One of the odd ideas to have arisen is that one can have a good idea, but not express it well. With rare exceptions, in my experience, that isn’t the case: poorly communicated ideas are usually a result of poor ideas. With that in mind, I thought it would be interesting to revisit one of former Secretary of
War Defense Donald Rumsfeld’s utterances.
While reading this, keep in mind that Rumsfeld once told Paul Wolfowitz (yes, that Wolfowitz) that one should “Begin with an illogical premise and proceed logically to an illogical conclusion.” Here’s a classic Rumsfeld:
The message is that there are no “knowns.” There are things we know that we know. There are known unknowns. That is to say there are things that we now know we didn’t know. but there are also unknown unknowns. There are things we don’t know we don’t know. So when we do the bes we can and we pull all this information together, and we then say well, that’s basically what we see as the situation, that is really only the known knowns and the known unknowns.

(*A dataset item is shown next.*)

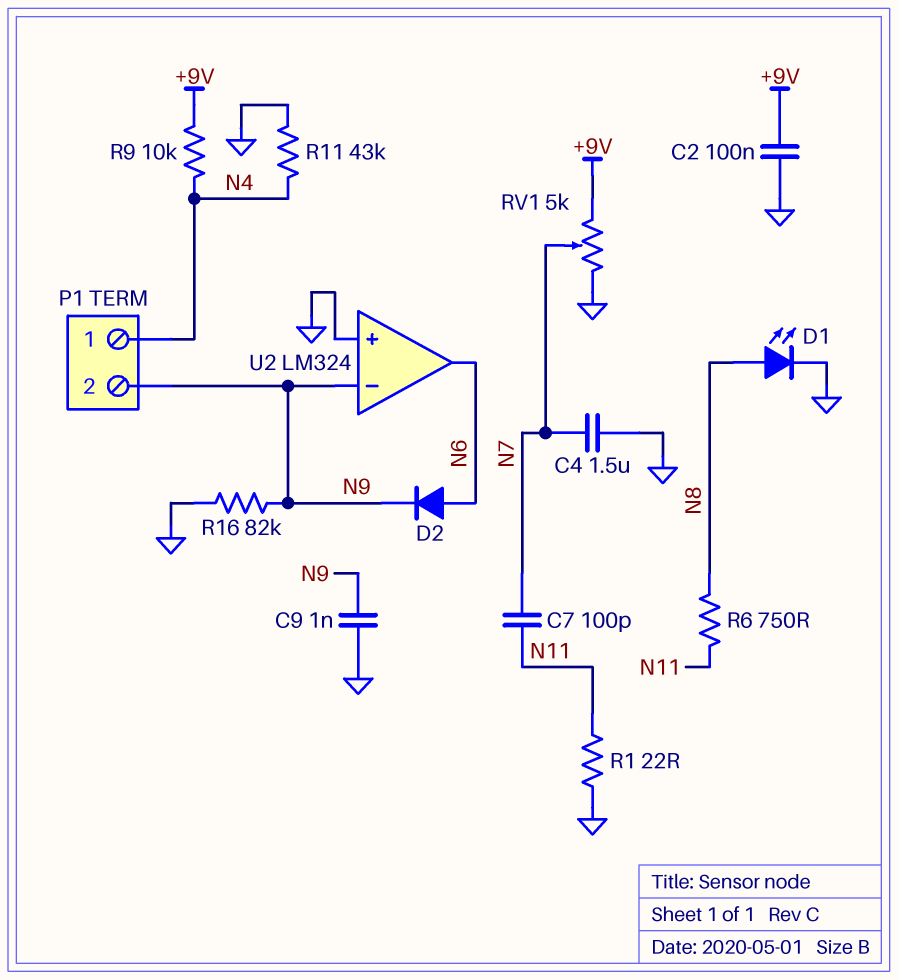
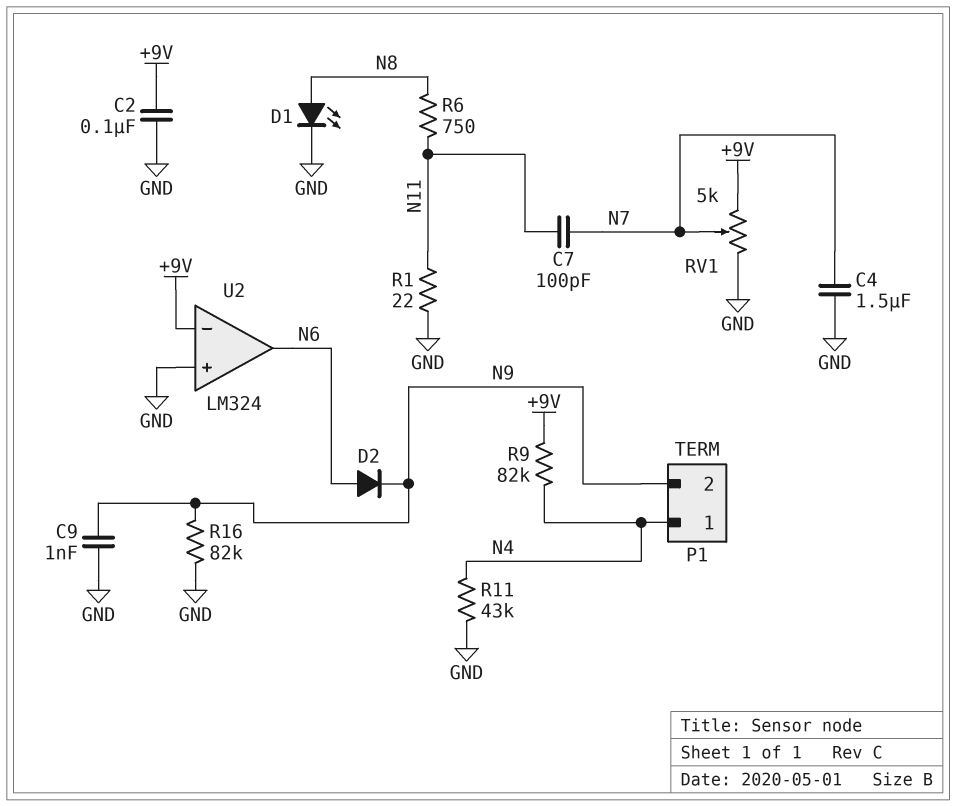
R9: 10k (+9V, N4) -> 82k (+9V, N4)
U2 pin in-: N9 -> +9V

And each year, we discover a few more of those unknown unknowns…There’s another way to phrase that and that is that the absence of evidence is not evidence of absence.
What’s sad is that if his previous political history had been seriously discussed, his lunacy would have been exposed. Of course, had our Mandarin class actually thought, instead gotten all gooey over his machismo, they would have realize his craziness was in plain sight.